READING PASSAGE:
Alcohol has been around since the Stone Ages, and it’s a safe bet that since that time, young people have been pressuring one another to partake. Today, researchers state that four out of five students drink alcohol and roughly 50% of them binge drink. Not surprisingly then, wild house parties filled with students playing beer pong, taking shots of liquor, and posting drunken pictures on Facebook are not uncommon among college students today. 
In fact, peer norms, activities, and patterns correlate positively with binge drinking, making it a nearly universal aspect of college life. Unfortunately, while peer-induced binge drinking may be an old tradition, new technologies mean that the impact can be more far reaching. When future employers search for a recent graduate online, will they find images of the candidate passing out bowls of soup as part of a local outreach or simply passing out?

DATA SECTION:
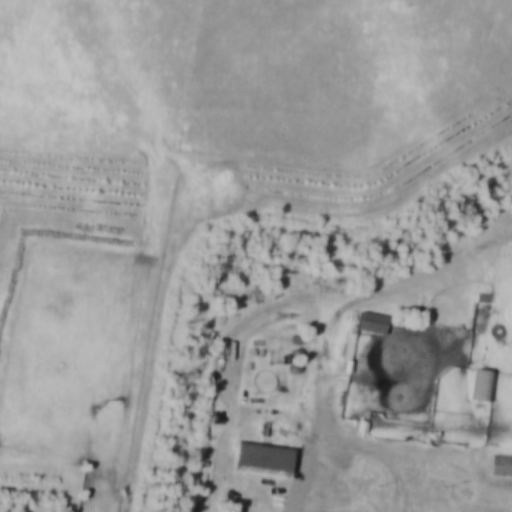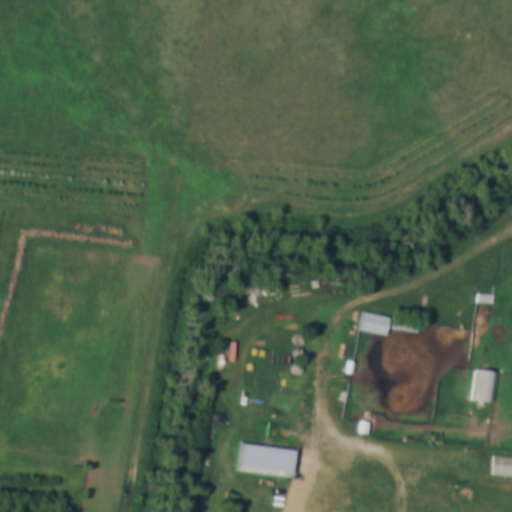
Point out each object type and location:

PROBLEMS TO SOLVE:
(1) Based on the passage about college drinking, decide whether each statement agrees with it. Answer yes or no for each, and quote the words that decide it.
(a) Researchers say about half of the students who drink also binge drink.
(b) Peer norms and activities are linked to less binge drinking.
(c) Alcohol has existed since the Stone Ages.
(2) Write the next paragraph of the passage about college drinking, picking up right after its final question.

ANSWERS BY TASK:
(1)
(a) Yes: "four out of five students drink alcohol and roughly 50% of them binge drink."
(b) No: "peer norms, activities, and patterns correlate positively with binge drinking."
(c) Yes: "Alcohol has been around since the Stone Ages."

(2)
The value of a real life peer group, a circle of friends who will support you and encourage you to make wise decisions, can not be overestimated, and while alcohol may win you friends for an evening, it does so at the cost of your health, your decision-making faculties, and your peace of mind. Attempting to unravel the events of a night of binge drinking should be lesson enough in the powers of alcohol to increase rather than reduce college stress.
Experimentation is a necessary and valuable component of college life. New freedoms have been granted us. New opportunities arise. We make mistakes and learn from them, discarding behaviors that don't enrich our lives. We learn to weigh life more consciously, to risk more wisely, and to take responsibility for our actions. Most importantly, we learn to respect ourselves and the lives and spirits of those around us.